Imricor Medical Systems is a US-based medical device manufacturer specializing in MRI-compatible ablation and diagnostic catheters for interventional cardiac magnetic resonance (iCMR) procedures. Founded in 2006 and headquartered in Burnsville, Minnesota, the company pioneered safe MRI-guided cardiac catheter ablation technology. The company's flagship product, the Vision-MR Ablation Catheter 2.0, operates under real-time MRI guidance to treat cardiac arrhythmias, particularly ventricular tachycardia, with improved safety and efficiency compared to traditional X-ray fluoroscopy methods. Imricor's product portfolio also includes the Vision-MR Diagnostic Catheter, Advantage-MR EP Recorder/Stimulator for electrophysiology recording and cardiac stimulation, and the NorthStar Mapping System for cardiac substrate visualization and ablation guidance within the MRI environment. The company holds CE Mark approval in Europe and has recently obtained FDA clearance in the United States. Imricor serves approximately 15 European sites and has established partnerships including a sales agreement with Philips for broader market distribution.
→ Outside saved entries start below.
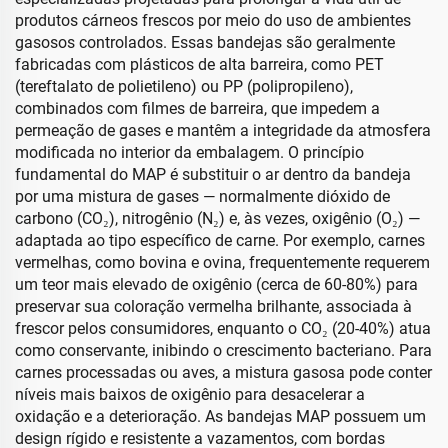
produtos cárneos frescos por meio do uso de ambientes
gasosos controlados. Essas bandejas são geralmente
fabricadas com plásticos de alta barreira, como PET
(tereftalato de polietileno) ou PP (polipropileno),
combinados com filmes de barreira, que impedem a
permeação de gases e mantêm a integridade da atmosfera
modificada no interior da embalagem. O princípio
fundamental do MAP é substituir o ar dentro da bandeja
por uma mistura de gases — normalmente dióxido de
carbono (CO₂), nitrogênio (N₂) e, às vezes, oxigênio (O₂) —
adaptada ao tipo específico de carne. Por exemplo, carnes
vermelhas, como bovina e ovina, frequentemente requerem
um teor mais elevado de oxigênio (cerca de 60-80%) para
preservar sua coloração vermelha brilhante, associada à
frescor pelos consumidores, enquanto o CO₂ (20-40%) atua
como conservante, inibindo o crescimento bacteriano. Para
carnes processadas ou aves, a mistura gasosa pode conter
níveis mais baixos de oxigênio para desacelerar a
oxidação e a deterioração. As bandejas MAP possuem um
design rígido e resistente a vazamentos, com bordas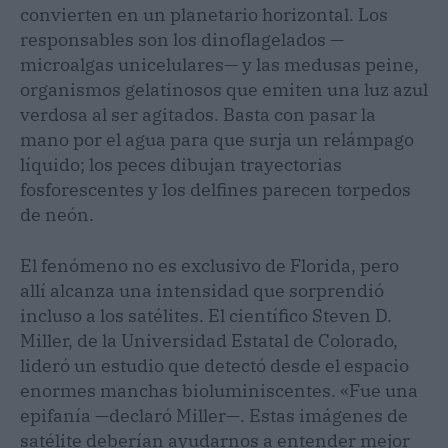
convierten en un planetario horizontal. Los
responsables son los dinoflagelados —
microalgas unicelulares— y las medusas peine,
organismos gelatinosos que emiten una luz azul
verdosa al ser agitados. Basta con pasar la
mano por el agua para que surja un relámpago
líquido; los peces dibujan trayectorias
fosforescentes y los delfines parecen torpedos
de neón.
El fenómeno no es exclusivo de Florida, pero
allí alcanza una intensidad que sorprendió
incluso a los satélites. El científico Steven D.
Miller, de la Universidad Estatal de Colorado,
lideró un estudio que detectó desde el espacio
enormes manchas bioluminiscentes. «Fue una
epifanía —declaró Miller—. Estas imágenes de
satélite deberían ayudarnos a entender mejor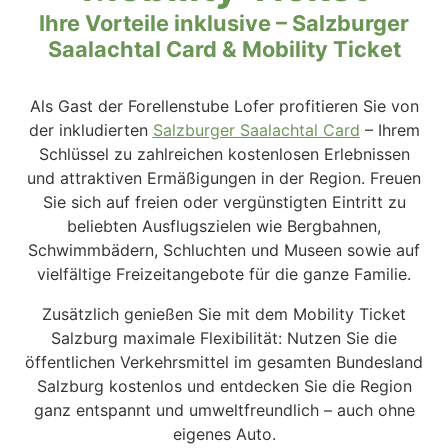
Ihre Vorteile inklusive – Salzburger
Saalachtal Card & Mobility Ticket
Als Gast der Forellenstube Lofer profitieren Sie von
der inkludierten
Salzburger Saalachtal Card
– Ihrem
Schlüssel zu zahlreichen kostenlosen Erlebnissen
und attraktiven Ermäßigungen in der Region. Freuen
Sie sich auf freien oder vergünstigten Eintritt zu
beliebten Ausflugszielen wie Bergbahnen,
Schwimmbädern, Schluchten und Museen sowie auf
vielfältige Freizeitangebote für die ganze Familie.
Zusätzlich genießen Sie mit dem Mobility Ticket
Salzburg maximale Flexibilität: Nutzen Sie die
öffentlichen Verkehrsmittel im gesamten Bundesland
Salzburg kostenlos und entdecken Sie die Region
ganz entspannt und umweltfreundlich – auch ohne
eigenes Auto.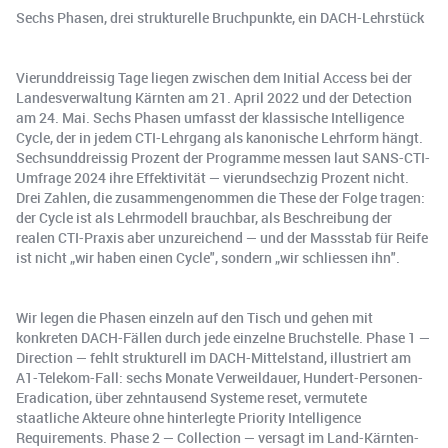
Sechs Phasen, drei strukturelle Bruchpunkte, ein DACH-Lehrstück
Vierunddreissig Tage liegen zwischen dem Initial Access bei der
Landesverwaltung Kärnten am 21. April 2022 und der Detection
am 24. Mai. Sechs Phasen umfasst der klassische Intelligence
Cycle, der in jedem CTI-Lehrgang als kanonische Lehrform hängt.
Sechsunddreissig Prozent der Programme messen laut SANS-CTI-
Umfrage 2024 ihre Effektivität — vierundsechzig Prozent nicht.
Drei Zahlen, die zusammengenommen die These der Folge tragen:
der Cycle ist als Lehrmodell brauchbar, als Beschreibung der
realen CTI-Praxis aber unzureichend — und der Massstab für Reife
ist nicht „wir haben einen Cycle", sondern „wir schliessen ihn".
Wir legen die Phasen einzeln auf den Tisch und gehen mit
konkreten DACH-Fällen durch jede einzelne Bruchstelle. Phase 1 —
Direction — fehlt strukturell im DACH-Mittelstand, illustriert am
A1-Telekom-Fall: sechs Monate Verweildauer, Hundert-Personen-
Eradication, über zehntausend Systeme reset, vermutete
staatliche Akteure ohne hinterlegte Priority Intelligence
Requirements. Phase 2 — Collection — versagt im Land-Kärnten-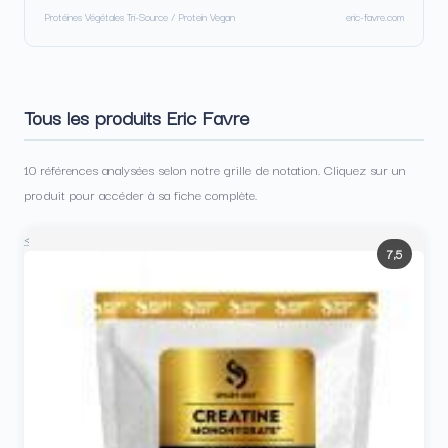
Protéines Végétales Tri-Source / Protein Vegan
eric-favre.com
Tous les produits Eric Favre
10 références analysées selon notre grille de notation. Cliquez sur un
produit pour accéder à sa fiche complète.
<
7,5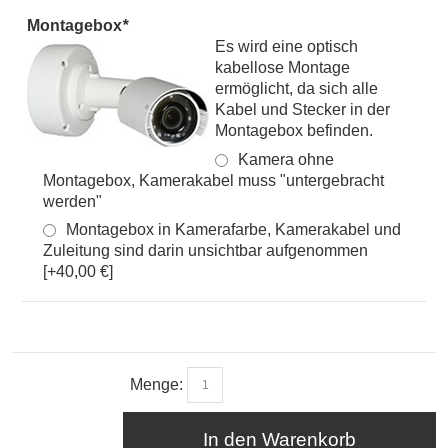
Montagebox
*
Es wird eine optisch
kabellose Montage
ermöglicht, da sich alle
Kabel und Stecker in der
Montagebox befinden.
Kamera ohne
Montagebox, Kamerakabel muss "untergebracht
werden"
Montagebox in Kamerafarbe, Kamerakabel und
Zuleitung sind darin unsichtbar aufgenommen
[+40,00 €]
Menge:
In den Warenkorb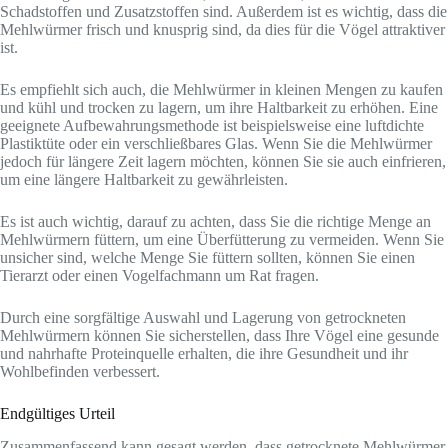
Schadstoffen und Zusatzstoffen sind. Außerdem ist es wichtig, dass die
Mehlwürmer frisch und knusprig sind, da dies für die Vögel attraktiver
ist.
Es empfiehlt sich auch, die Mehlwürmer in kleinen Mengen zu kaufen
und kühl und trocken zu lagern, um ihre Haltbarkeit zu erhöhen. Eine
geeignete Aufbewahrungsmethode ist beispielsweise eine luftdichte
Plastiktüte oder ein verschließbares Glas. Wenn Sie die Mehlwürmer
jedoch für längere Zeit lagern möchten, können Sie sie auch einfrieren,
um eine längere Haltbarkeit zu gewährleisten.
Es ist auch wichtig, darauf zu achten, dass Sie die richtige Menge an
Mehlwürmern füttern, um eine Überfütterung zu vermeiden. Wenn Sie
unsicher sind, welche Menge Sie füttern sollten, können Sie einen
Tierarzt oder einen Vogelfachmann um Rat fragen.
Durch eine sorgfältige Auswahl und Lagerung von getrockneten
Mehlwürmern können Sie sicherstellen, dass Ihre Vögel eine gesunde
und nahrhafte Proteinquelle erhalten, die ihre Gesundheit und ihr
Wohlbefinden verbessert.
Endgültiges Urteil
Zusammenfassend kann gesagt werden, dass getrocknete Mehlwürmer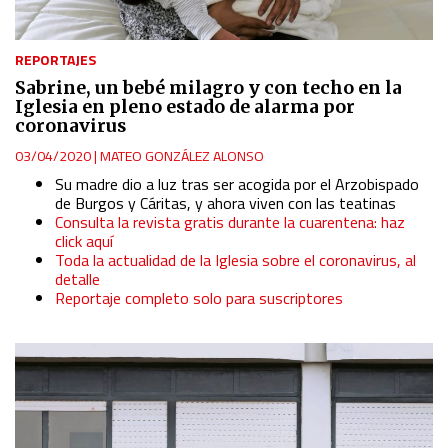
REPORTAJES
Sabrine, un bebé milagro y con techo en la
Iglesia en pleno estado de alarma por
coronavirus
03/04/2020
|
MATEO GONZÁLEZ ALONSO
Su madre dio a luz tras ser acogida por el Arzobispado
de Burgos y Cáritas, y ahora viven con las teatinas
Consulta la revista gratis durante la cuarentena: haz
click aquí
Toda la actualidad de la Iglesia sobre el coronavirus, al
detalle
Reportaje completo solo para suscriptores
Kardium Inc. designs and manufactures the Globe® Pulsed Field System, an advanced cardiac ablation platform for the treatment of atrial fibrillation. The Globe System is an all-in-one catheter-based solution that integrates high-density electrophysiological mapping with pulsed field ablation therapy, enabling patient-specific treatment delivery. The system features 122 individually selectable electrodes that allow precise electrode customization for each patient's cardiac anatomy and arrhythmia substrate. The platform consolidates mapping and ablation capabilities into a single catheter, streamlining interventional electrophysiology workflows and reducing procedure complexity. Kardium targets hospital electrophysiology laboratories and cardiac catheterization centers managing patients with atrial fibrillation and related arrhythmias. The company positions the Globe System as a differentiated approach to catheter-based cardiac ablation, emphasizing precision therapy delivery, high-density mapping resolution, and workflow efficiency. The technology is designed for use by interventional cardiologists and electrophysiologists in hospital-based and outpatient EP labs.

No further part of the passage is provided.